*** Opening of Data supplied ***

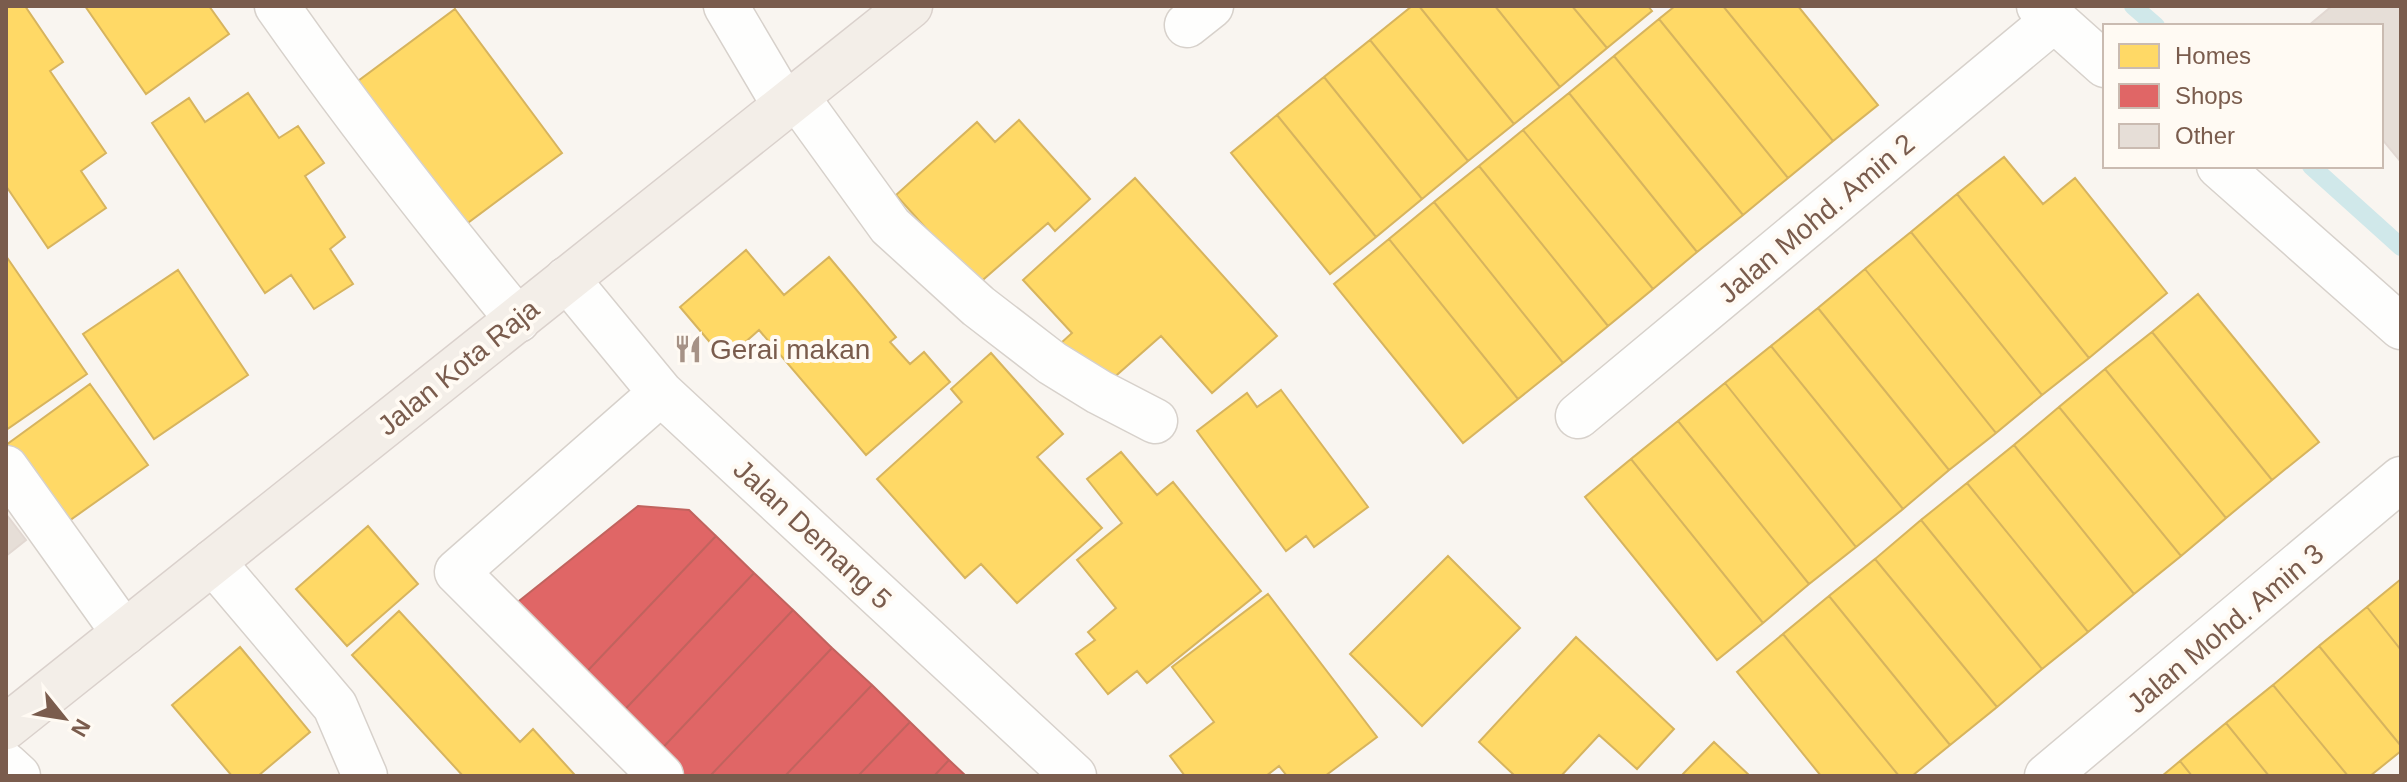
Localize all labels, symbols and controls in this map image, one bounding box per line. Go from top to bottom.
legend [2103,24,2383,168]
text: Homes [2175,42,2251,69]
text: Shops [2175,82,2243,109]
text: Other [2175,122,2235,149]
street label: Jalan Mohd. Amin 2 [1712,127,1920,309]
street label: Jalan Kota Raja [372,293,545,442]
restaurant icon: Gerai makan [673,334,703,364]
place label: Gerai makan [710,334,870,365]
street label: Jalan Demang 5 [728,453,898,615]
street label: Jalan Mohd. Amin 3 [2121,537,2329,719]
north arrow [24,678,104,758]
text: N [66,715,96,741]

*** Close of Data supplied ***

*What you should do*
The answer must be a word-for-word copy of all the entries, containing no pictures.

*The completed task*
Localize all labels, symbols and controls in this map image, one bounding box per line. Go from top to bottom.
legend [2103,24,2383,168]
text: Homes [2175,42,2251,69]
text: Shops [2175,82,2243,109]
text: Other [2175,122,2235,149]
street label: Jalan Mohd. Amin 2 [1712,127,1920,309]
street label: Jalan Kota Raja [372,293,545,442]
restaurant icon: Gerai makan [673,334,703,364]
place label: Gerai makan [710,334,870,365]
street label: Jalan Demang 5 [728,453,898,615]
street label: Jalan Mohd. Amin 3 [2121,537,2329,719]
north arrow [24,678,104,758]
text: N [66,715,96,741]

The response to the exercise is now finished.